**Dataset extract**:
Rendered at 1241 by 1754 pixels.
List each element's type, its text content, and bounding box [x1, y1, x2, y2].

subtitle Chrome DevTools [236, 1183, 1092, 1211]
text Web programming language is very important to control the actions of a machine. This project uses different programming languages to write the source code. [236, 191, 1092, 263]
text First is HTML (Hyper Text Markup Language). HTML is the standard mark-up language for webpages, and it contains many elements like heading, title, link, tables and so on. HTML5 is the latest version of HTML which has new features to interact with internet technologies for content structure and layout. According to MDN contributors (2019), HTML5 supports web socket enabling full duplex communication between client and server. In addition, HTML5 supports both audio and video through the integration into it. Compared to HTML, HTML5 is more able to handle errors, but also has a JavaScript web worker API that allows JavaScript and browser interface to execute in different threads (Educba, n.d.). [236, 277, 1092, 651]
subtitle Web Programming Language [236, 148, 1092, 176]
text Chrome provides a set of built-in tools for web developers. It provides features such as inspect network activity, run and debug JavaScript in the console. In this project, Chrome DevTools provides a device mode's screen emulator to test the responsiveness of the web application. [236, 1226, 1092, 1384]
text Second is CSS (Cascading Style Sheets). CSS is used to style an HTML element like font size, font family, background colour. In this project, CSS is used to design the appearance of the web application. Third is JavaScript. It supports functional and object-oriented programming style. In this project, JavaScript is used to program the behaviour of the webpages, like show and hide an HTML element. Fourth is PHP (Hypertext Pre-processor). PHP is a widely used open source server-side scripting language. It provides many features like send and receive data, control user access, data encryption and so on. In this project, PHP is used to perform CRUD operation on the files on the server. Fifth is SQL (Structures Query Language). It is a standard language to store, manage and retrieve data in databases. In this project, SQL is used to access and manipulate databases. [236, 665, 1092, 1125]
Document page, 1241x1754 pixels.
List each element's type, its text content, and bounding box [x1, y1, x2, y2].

**Exercise prompt**: Go through the preceding material and copy each line that has the word "pixels".

**Result of this task**:
Rendered at 1241 by 1754 pixels.
Document page, 1241x1754 pixels.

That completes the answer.